Women who stayed on hormones for 10 or more years experienced a 38 percent increase in their relative risk of developing breast cancer, compared with nonusers. By contrast, there was no increased risk for breast cancer seen in women who used hormones for less than one year.

Even after five years an increased cancer risk persisted after women stopped using hormonal birth control, IUDs releasing progestin increased the risk to 21 percent.

So, what to do? Anything but abandon medical technology, according to the experts consulted by the Times. Especially if you are a young woman. Dr Lidegaard advised doctors to "take time to discuss the pros and cons of different types of contraception with their patients, and … be frank about the potential risks, suggesting women reassess hormone use as they age."

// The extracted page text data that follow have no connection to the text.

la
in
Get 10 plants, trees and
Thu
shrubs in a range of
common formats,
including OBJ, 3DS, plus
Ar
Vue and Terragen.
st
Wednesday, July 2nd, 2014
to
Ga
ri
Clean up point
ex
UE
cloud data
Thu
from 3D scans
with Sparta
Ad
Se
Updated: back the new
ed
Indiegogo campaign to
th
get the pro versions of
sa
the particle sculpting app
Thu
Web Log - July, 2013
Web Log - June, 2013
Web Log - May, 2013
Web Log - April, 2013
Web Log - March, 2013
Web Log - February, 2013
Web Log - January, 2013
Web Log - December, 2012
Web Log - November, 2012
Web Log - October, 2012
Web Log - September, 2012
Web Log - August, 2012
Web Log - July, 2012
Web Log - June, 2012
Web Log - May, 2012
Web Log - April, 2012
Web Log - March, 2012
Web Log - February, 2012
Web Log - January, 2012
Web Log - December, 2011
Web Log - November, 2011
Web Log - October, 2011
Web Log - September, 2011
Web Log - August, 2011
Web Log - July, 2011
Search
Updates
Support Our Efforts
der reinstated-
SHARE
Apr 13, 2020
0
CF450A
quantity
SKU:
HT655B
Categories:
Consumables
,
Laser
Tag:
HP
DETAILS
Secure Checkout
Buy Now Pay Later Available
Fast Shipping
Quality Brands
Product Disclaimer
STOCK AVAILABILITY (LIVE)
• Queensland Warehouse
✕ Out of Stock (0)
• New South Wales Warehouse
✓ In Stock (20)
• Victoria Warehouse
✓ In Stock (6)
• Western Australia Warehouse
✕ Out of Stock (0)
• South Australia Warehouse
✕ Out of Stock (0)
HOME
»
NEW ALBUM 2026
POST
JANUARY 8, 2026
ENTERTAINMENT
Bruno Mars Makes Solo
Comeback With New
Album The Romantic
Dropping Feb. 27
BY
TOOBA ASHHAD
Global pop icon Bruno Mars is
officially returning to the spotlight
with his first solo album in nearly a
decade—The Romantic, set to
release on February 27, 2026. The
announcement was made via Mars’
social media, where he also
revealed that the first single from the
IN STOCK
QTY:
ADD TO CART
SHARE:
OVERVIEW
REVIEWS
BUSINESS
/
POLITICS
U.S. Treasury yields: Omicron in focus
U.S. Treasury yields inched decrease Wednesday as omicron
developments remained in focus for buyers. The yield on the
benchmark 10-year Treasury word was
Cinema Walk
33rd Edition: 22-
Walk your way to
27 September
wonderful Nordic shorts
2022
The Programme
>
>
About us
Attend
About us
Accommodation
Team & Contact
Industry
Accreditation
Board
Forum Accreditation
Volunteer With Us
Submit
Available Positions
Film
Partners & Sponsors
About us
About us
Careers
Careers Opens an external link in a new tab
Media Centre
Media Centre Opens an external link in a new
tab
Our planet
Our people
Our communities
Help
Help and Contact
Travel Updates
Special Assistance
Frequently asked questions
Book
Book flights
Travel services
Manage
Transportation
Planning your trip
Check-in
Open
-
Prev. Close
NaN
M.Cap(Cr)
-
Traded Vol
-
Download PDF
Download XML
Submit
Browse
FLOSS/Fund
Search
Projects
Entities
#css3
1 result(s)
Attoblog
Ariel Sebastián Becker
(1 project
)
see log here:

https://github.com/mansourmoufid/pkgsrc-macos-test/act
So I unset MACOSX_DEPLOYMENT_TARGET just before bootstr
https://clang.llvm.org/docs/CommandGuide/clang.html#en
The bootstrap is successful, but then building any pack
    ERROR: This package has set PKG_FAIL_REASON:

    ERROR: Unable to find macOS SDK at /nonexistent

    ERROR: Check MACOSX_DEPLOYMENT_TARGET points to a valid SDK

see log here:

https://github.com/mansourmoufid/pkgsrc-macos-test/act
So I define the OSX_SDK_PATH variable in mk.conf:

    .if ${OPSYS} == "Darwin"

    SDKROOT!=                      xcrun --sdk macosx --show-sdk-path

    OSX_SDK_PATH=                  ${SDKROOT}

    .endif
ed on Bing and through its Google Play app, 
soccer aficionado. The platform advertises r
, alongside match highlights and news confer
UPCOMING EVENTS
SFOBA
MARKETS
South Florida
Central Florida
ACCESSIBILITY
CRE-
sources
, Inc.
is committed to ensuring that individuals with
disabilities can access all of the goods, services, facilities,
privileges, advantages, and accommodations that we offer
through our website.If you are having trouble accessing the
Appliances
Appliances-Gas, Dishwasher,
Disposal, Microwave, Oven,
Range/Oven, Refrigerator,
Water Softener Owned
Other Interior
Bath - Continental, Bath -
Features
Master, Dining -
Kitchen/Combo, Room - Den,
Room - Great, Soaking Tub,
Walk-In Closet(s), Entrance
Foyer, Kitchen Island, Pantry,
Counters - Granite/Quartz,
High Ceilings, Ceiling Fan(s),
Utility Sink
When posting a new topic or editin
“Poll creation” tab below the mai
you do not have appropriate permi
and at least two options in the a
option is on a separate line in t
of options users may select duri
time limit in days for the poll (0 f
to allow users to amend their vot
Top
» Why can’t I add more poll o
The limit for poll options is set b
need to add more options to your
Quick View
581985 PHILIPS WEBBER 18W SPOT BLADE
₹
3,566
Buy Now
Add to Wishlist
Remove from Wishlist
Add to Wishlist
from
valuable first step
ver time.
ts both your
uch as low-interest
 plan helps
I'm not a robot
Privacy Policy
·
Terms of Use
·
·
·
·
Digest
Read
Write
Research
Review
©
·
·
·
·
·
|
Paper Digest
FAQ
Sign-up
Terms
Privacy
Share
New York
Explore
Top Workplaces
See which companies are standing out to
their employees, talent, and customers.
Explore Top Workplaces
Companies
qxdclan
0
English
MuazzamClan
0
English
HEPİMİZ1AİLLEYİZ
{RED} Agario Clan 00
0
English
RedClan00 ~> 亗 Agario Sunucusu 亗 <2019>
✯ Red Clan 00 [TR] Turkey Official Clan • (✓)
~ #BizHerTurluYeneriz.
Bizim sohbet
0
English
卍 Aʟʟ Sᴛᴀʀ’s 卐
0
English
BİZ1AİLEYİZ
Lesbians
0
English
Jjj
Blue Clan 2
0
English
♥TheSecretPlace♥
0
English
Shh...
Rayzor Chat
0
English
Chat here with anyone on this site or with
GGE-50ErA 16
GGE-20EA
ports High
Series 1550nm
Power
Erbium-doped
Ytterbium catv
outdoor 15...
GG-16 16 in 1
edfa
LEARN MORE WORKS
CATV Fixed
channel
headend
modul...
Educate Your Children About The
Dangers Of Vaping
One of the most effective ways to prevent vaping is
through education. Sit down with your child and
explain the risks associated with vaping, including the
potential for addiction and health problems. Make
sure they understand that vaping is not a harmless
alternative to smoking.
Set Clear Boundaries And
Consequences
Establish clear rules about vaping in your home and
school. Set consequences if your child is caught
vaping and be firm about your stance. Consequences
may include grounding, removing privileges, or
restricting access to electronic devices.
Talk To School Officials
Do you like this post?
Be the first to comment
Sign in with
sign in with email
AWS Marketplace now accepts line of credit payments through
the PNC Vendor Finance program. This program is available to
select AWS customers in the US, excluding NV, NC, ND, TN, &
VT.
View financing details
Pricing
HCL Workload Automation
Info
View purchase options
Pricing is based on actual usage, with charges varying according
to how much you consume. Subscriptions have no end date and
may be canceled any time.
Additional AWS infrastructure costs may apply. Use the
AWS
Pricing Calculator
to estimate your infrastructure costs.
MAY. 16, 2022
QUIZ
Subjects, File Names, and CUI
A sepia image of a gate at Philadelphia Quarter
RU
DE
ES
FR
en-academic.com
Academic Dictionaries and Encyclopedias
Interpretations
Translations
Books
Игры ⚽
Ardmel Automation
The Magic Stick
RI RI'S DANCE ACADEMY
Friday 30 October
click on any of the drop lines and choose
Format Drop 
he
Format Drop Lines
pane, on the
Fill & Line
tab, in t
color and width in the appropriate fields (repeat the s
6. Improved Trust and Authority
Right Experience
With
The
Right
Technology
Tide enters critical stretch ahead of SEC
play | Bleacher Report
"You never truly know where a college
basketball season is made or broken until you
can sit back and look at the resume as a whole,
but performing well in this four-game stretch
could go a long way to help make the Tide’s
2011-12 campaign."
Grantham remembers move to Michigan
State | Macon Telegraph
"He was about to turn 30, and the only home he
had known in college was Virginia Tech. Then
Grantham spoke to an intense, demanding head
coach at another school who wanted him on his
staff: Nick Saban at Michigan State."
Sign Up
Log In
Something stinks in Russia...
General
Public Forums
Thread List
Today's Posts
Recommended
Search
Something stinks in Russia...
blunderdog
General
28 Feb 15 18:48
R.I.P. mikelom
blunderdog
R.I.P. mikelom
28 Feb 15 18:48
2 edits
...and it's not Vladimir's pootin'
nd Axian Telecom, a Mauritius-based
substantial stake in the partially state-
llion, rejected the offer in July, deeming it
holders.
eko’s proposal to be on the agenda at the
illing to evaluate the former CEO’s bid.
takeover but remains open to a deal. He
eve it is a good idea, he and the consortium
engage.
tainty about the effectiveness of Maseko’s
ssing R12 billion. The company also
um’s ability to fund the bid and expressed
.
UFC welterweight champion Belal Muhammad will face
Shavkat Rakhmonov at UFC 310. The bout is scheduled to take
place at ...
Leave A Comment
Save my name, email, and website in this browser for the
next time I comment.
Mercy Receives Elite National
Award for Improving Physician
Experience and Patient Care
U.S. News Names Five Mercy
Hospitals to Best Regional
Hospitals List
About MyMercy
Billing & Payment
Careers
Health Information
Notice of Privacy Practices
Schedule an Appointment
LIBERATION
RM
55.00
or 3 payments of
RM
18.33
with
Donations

Dr Weiss suggests that older women might try methods like a diaphragm or non-hormonal IUD, or condoms. "It's not like you don't have a choice," she said.

The one choice no-one mentioned was fertility based awareness (natural family planning) and we know why. The male, technological approach that dominates the field of so-called family planning is based on a distrust of women and a desire to control their collective fertility for other ends, including making lots of money from selling them contraceptives.

It's quite like the Weinstein, Lauer, Franken – oh yes, and Trump – approach to women's sexuality, really. The fact that some women have bought into the power model does not make it any less masculine and controlling.

But young women are beginning to see through this game and ask why they should medicate their healthy bodies, feel bad and risk real harm just because their mothers obediently swallowed their pills. The latest findings about hormonal contraception can only encourage them.